Given data:
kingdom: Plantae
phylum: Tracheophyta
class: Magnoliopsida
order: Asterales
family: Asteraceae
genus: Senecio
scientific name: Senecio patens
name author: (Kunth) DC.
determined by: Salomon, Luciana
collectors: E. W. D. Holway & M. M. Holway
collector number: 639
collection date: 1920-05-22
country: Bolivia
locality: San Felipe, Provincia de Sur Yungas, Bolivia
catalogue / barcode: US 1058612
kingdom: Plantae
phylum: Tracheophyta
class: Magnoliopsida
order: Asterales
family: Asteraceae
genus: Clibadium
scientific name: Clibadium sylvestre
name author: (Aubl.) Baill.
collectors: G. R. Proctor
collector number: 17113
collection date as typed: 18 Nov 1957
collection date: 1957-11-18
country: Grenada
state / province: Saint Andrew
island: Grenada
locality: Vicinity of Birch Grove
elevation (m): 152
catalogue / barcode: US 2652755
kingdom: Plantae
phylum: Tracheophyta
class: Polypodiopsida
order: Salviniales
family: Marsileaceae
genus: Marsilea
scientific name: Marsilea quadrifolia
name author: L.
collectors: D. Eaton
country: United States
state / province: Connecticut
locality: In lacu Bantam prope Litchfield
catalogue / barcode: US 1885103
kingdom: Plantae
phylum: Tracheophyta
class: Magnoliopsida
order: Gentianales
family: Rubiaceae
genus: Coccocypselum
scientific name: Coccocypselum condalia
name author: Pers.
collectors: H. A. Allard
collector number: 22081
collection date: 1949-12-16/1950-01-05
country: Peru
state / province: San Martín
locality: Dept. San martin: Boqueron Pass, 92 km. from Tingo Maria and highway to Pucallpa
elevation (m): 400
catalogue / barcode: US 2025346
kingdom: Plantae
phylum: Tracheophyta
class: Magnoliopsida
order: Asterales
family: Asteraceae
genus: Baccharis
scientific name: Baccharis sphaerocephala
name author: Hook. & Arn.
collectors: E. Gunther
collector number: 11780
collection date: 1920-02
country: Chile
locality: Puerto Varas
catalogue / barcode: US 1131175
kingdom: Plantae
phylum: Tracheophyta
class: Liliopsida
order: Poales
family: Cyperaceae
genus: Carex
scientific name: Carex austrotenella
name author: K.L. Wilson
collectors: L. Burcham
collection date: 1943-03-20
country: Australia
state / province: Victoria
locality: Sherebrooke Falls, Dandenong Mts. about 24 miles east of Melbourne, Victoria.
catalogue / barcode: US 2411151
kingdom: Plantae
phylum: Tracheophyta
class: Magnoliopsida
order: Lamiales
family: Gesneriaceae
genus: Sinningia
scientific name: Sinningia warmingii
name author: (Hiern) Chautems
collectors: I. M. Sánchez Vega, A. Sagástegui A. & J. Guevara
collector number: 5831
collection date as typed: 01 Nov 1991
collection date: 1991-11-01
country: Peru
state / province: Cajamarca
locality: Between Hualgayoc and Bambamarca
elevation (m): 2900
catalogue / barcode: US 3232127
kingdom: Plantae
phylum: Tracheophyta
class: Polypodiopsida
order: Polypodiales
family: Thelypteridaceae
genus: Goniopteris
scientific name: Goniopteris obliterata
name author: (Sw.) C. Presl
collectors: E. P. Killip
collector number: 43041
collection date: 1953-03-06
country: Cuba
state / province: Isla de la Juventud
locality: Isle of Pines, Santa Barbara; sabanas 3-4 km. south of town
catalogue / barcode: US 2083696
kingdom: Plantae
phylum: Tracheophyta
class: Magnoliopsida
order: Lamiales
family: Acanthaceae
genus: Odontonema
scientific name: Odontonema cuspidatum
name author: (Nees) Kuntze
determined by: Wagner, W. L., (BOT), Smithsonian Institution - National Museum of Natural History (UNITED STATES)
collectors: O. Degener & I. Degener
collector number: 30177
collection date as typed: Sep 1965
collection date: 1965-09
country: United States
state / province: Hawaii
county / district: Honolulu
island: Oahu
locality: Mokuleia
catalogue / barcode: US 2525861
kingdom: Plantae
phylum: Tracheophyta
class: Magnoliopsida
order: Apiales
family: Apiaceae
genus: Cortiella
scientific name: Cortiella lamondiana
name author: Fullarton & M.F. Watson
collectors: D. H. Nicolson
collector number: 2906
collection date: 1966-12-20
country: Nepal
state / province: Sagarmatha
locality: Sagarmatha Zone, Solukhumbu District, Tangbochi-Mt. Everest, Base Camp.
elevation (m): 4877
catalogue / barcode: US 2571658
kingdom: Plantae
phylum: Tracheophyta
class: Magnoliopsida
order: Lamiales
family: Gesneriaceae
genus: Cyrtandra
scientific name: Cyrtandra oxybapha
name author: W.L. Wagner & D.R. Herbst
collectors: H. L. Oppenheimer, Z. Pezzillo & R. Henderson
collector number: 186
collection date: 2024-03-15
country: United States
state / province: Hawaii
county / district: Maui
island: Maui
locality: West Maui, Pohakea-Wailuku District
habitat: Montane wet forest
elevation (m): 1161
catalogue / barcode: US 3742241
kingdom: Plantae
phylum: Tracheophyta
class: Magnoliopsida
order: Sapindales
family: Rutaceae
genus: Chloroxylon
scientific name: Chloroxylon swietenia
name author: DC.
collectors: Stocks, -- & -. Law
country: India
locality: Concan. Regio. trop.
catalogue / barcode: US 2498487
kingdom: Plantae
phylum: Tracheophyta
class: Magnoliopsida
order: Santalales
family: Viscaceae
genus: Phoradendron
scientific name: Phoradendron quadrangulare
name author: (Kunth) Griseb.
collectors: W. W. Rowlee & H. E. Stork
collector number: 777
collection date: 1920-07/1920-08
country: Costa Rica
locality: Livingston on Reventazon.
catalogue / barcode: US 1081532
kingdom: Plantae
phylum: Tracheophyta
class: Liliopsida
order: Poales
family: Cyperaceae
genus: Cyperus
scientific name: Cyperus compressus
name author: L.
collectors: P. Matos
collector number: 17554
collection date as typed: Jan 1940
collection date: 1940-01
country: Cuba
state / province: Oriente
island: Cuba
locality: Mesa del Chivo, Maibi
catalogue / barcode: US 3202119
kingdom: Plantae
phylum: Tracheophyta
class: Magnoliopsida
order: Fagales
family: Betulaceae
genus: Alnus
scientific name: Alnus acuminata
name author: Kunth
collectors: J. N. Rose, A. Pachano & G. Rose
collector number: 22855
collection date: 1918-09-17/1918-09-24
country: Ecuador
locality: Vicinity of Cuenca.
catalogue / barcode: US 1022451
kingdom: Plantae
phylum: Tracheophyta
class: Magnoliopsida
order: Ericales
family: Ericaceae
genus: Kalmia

Brief: Rewrite the lines above, putting "site" wherever "locality" appears and leaving everything else unchanged.

Full response:
kingdom: Plantae
phylum: Tracheophyta
class: Magnoliopsida
order: Asterales
family: Asteraceae
genus: Senecio
scientific name: Senecio patens
name author: (Kunth) DC.
determined by: Salomon, Luciana
collectors: E. W. D. Holway & M. M. Holway
collector number: 639
collection date: 1920-05-22
country: Bolivia
site: San Felipe, Provincia de Sur Yungas, Bolivia
catalogue / barcode: US 1058612
kingdom: Plantae
phylum: Tracheophyta
class: Magnoliopsida
order: Asterales
family: Asteraceae
genus: Clibadium
scientific name: Clibadium sylvestre
name author: (Aubl.) Baill.
collectors: G. R. Proctor
collector number: 17113
collection date as typed: 18 Nov 1957
collection date: 1957-11-18
country: Grenada
state / province: Saint Andrew
island: Grenada
site: Vicinity of Birch Grove
elevation (m): 152
catalogue / barcode: US 2652755
kingdom: Plantae
phylum: Tracheophyta
class: Polypodiopsida
order: Salviniales
family: Marsileaceae
genus: Marsilea
scientific name: Marsilea quadrifolia
name author: L.
collectors: D. Eaton
country: United States
state / province: Connecticut
site: In lacu Bantam prope Litchfield
catalogue / barcode: US 1885103
kingdom: Plantae
phylum: Tracheophyta
class: Magnoliopsida
order: Gentianales
family: Rubiaceae
genus: Coccocypselum
scientific name: Coccocypselum condalia
name author: Pers.
collectors: H. A. Allard
collector number: 22081
collection date: 1949-12-16/1950-01-05
country: Peru
state / province: San Martín
site: Dept. San martin: Boqueron Pass, 92 km. from Tingo Maria and highway to Pucallpa
elevation (m): 400
catalogue / barcode: US 2025346
kingdom: Plantae
phylum: Tracheophyta
class: Magnoliopsida
order: Asterales
family: Asteraceae
genus: Baccharis
scientific name: Baccharis sphaerocephala
name author: Hook. & Arn.
collectors: E. Gunther
collector number: 11780
collection date: 1920-02
country: Chile
site: Puerto Varas
catalogue / barcode: US 1131175
kingdom: Plantae
phylum: Tracheophyta
class: Liliopsida
order: Poales
family: Cyperaceae
genus: Carex
scientific name: Carex austrotenella
name author: K.L. Wilson
collectors: L. Burcham
collection date: 1943-03-20
country: Australia
state / province: Victoria
site: Sherebrooke Falls, Dandenong Mts. about 24 miles east of Melbourne, Victoria.
catalogue / barcode: US 2411151
kingdom: Plantae
phylum: Tracheophyta
class: Magnoliopsida
order: Lamiales
family: Gesneriaceae
genus: Sinningia
scientific name: Sinningia warmingii
name author: (Hiern) Chautems
collectors: I. M. Sánchez Vega, A. Sagástegui A. & J. Guevara
collector number: 5831
collection date as typed: 01 Nov 1991
collection date: 1991-11-01
country: Peru
state / province: Cajamarca
site: Between Hualgayoc and Bambamarca
elevation (m): 2900
catalogue / barcode: US 3232127
kingdom: Plantae
phylum: Tracheophyta
class: Polypodiopsida
order: Polypodiales
family: Thelypteridaceae
genus: Goniopteris
scientific name: Goniopteris obliterata
name author: (Sw.) C. Presl
collectors: E. P. Killip
collector number: 43041
collection date: 1953-03-06
country: Cuba
state / province: Isla de la Juventud
site: Isle of Pines, Santa Barbara; sabanas 3-4 km. south of town
catalogue / barcode: US 2083696
kingdom: Plantae
phylum: Tracheophyta
class: Magnoliopsida
order: Lamiales
family: Acanthaceae
genus: Odontonema
scientific name: Odontonema cuspidatum
name author: (Nees) Kuntze
determined by: Wagner, W. L., (BOT), Smithsonian Institution - National Museum of Natural History (UNITED STATES)
collectors: O. Degener & I. Degener
collector number: 30177
collection date as typed: Sep 1965
collection date: 1965-09
country: United States
state / province: Hawaii
county / district: Honolulu
island: Oahu
site: Mokuleia
catalogue / barcode: US 2525861
kingdom: Plantae
phylum: Tracheophyta
class: Magnoliopsida
order: Apiales
family: Apiaceae
genus: Cortiella
scientific name: Cortiella lamondiana
name author: Fullarton & M.F. Watson
collectors: D. H. Nicolson
collector number: 2906
collection date: 1966-12-20
country: Nepal
state / province: Sagarmatha
site: Sagarmatha Zone, Solukhumbu District, Tangbochi-Mt. Everest, Base Camp.
elevation (m): 4877
catalogue / barcode: US 2571658
kingdom: Plantae
phylum: Tracheophyta
class: Magnoliopsida
order: Lamiales
family: Gesneriaceae
genus: Cyrtandra
scientific name: Cyrtandra oxybapha
name author: W.L. Wagner & D.R. Herbst
collectors: H. L. Oppenheimer, Z. Pezzillo & R. Henderson
collector number: 186
collection date: 2024-03-15
country: United States
state / province: Hawaii
county / district: Maui
island: Maui
site: West Maui, Pohakea-Wailuku District
habitat: Montane wet forest
elevation (m): 1161
catalogue / barcode: US 3742241
kingdom: Plantae
phylum: Tracheophyta
class: Magnoliopsida
order: Sapindales
family: Rutaceae
genus: Chloroxylon
scientific name: Chloroxylon swietenia
name author: DC.
collectors: Stocks, -- & -. Law
country: India
site: Concan. Regio. trop.
catalogue / barcode: US 2498487
kingdom: Plantae
phylum: Tracheophyta
class: Magnoliopsida
order: Santalales
family: Viscaceae
genus: Phoradendron
scientific name: Phoradendron quadrangulare
name author: (Kunth) Griseb.
collectors: W. W. Rowlee & H. E. Stork
collector number: 777
collection date: 1920-07/1920-08
country: Costa Rica
site: Livingston on Reventazon.
catalogue / barcode: US 1081532
kingdom: Plantae
phylum: Tracheophyta
class: Liliopsida
order: Poales
family: Cyperaceae
genus: Cyperus
scientific name: Cyperus compressus
name author: L.
collectors: P. Matos
collector number: 17554
collection date as typed: Jan 1940
collection date: 1940-01
country: Cuba
state / province: Oriente
island: Cuba
site: Mesa del Chivo, Maibi
catalogue / barcode: US 3202119
kingdom: Plantae
phylum: Tracheophyta
class: Magnoliopsida
order: Fagales
family: Betulaceae
genus: Alnus
scientific name: Alnus acuminata
name author: Kunth
collectors: J. N. Rose, A. Pachano & G. Rose
collector number: 22855
collection date: 1918-09-17/1918-09-24
country: Ecuador
site: Vicinity of Cuenca.
catalogue / barcode: US 1022451
kingdom: Plantae
phylum: Tracheophyta
class: Magnoliopsida
order: Ericales
family: Ericaceae
genus: Kalmia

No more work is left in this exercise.